Appellant filed suit against appellee Gary Anderson to recover from the injuries she allegedly sustained as a result of a motor vehicle accident.  Both she and appellee sustained injuries and their cars were damaged as well.  The  jury answered favorably that appellee’s negligence caused the collision.  However, it awarded appellant no damages and the trial court denied her motion to disregard the no damages answer as well as her motion for judgment notwithstanding the verdict and her motion for new trial.

Analysis

Liability was virtually uncontested in this motor vehicle accident case.  Appellee admitted he struck appellant’s vehicle from behind.  Appellant challenges the jury’s failure to find damages on her behalf in her first issue.  In her second issue, she challenges the trial court’s failure to grant her motion to disregard jury answer, her motion for JNOV, and her motion for new trial.  We will address them in turn.

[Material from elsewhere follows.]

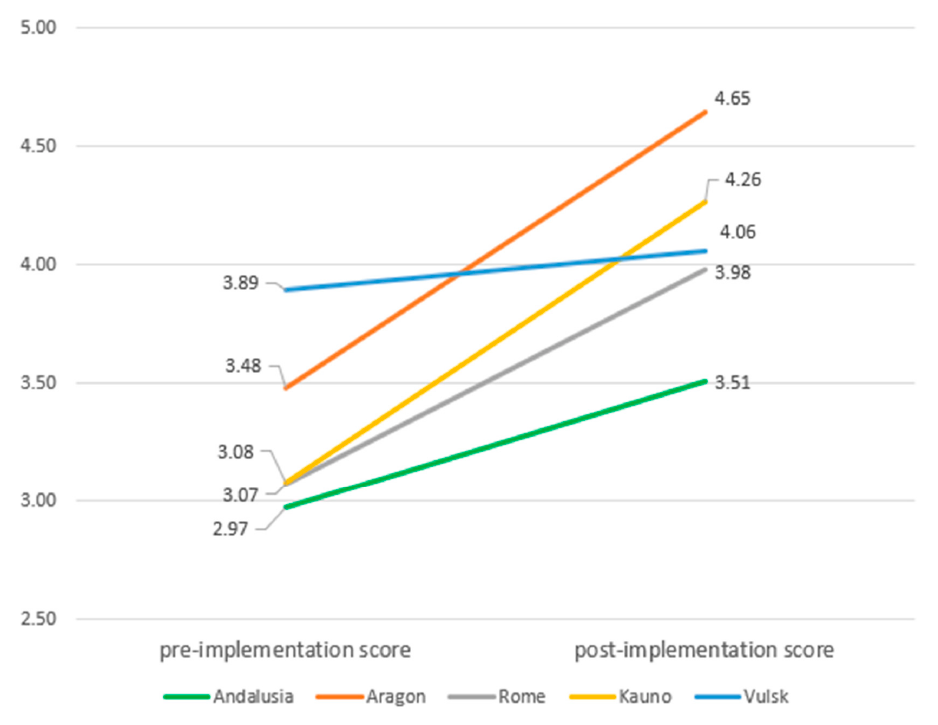
Figure 2. Estimated marginal means of PACIC+ 5As summary score by site and by pre- and post-implementation.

In applying the appropriate standard of review, we conclude there was factually sufficient evidence to uphold the jury’s determination of no damages. (footnote: 2)  While appellant is correct that appellee did not present its own expert opinion on the cause, effect, and duration of appellant’s injuries, appellee cross-examined her experts, doing substantial damage to their testimony.  For example, during the cross-examination of Dr. West, he testified that the strain and sprains were not permanent, but that the disc herniations were permanent. More importantly, he testified that he had never seen a radiologist’s MRI evaluation be so tentative, stating he could not have been “more vague as to whether there is or is not an injury there.”  This created a fact issue for the jury to resolve regarding injury and causation.  To reverse on an issue on which appellant had the burden of proof at trial, we must conclude that the finding is so against the great weight and preponderance as to be manifestly unjust, why it shocks the conscience, or why it clearly demonstrates bias.   Tarrant County v. Denton County , 87 S.W.3d 159, 168-69 (Tex. App.—Fort Worth 2002, pet. filed) (op. on reh’g); Pool , 715 S.W.2d at 635.  This we cannot do.  Appellant’s first issue is overruled.

In appellant’s second issue, she challenges the legal sufficiency of the evidence regarding the jury’s no damage award by asserting trial court error in denying her motion for JNOV or motion for new trial.  By applying the appropriate standard of review, we conclude the trial court did not err in denying her motions. (footnote: 3)  To overcome this hurdle, she would have to show that her damages were established as a matter of law.   Miga, 25 S.W.3d at 375.  Because there was conflicting testimony and a review of the evidence supports the finding, we cannot say the jury’s verdict was legally insufficient.  Appellant’s second issue is overruled.

Having overruled both of appellant’s issues on appeal, we affirm the judgment below.

TERRIE LIVINGSTON

JUSTICE

PANEL A: CAYCE, C.J.; DAY and LIVINGSTON, JJ.

[DELIVERED FEBRUARY 13, 2003]

FOOTNOTES

1:

See Tex. R. App. P. 47.4 .

2:

Ames v. Ames, 776 S.W.2d 154, 158-59 (Tex. 1989), cert. denied , 494 U.S. 1080 (1990); Pool v. Ford Motor Co., 715 S.W.2d 629, 633 (Tex. 1986) (op. on reh'g).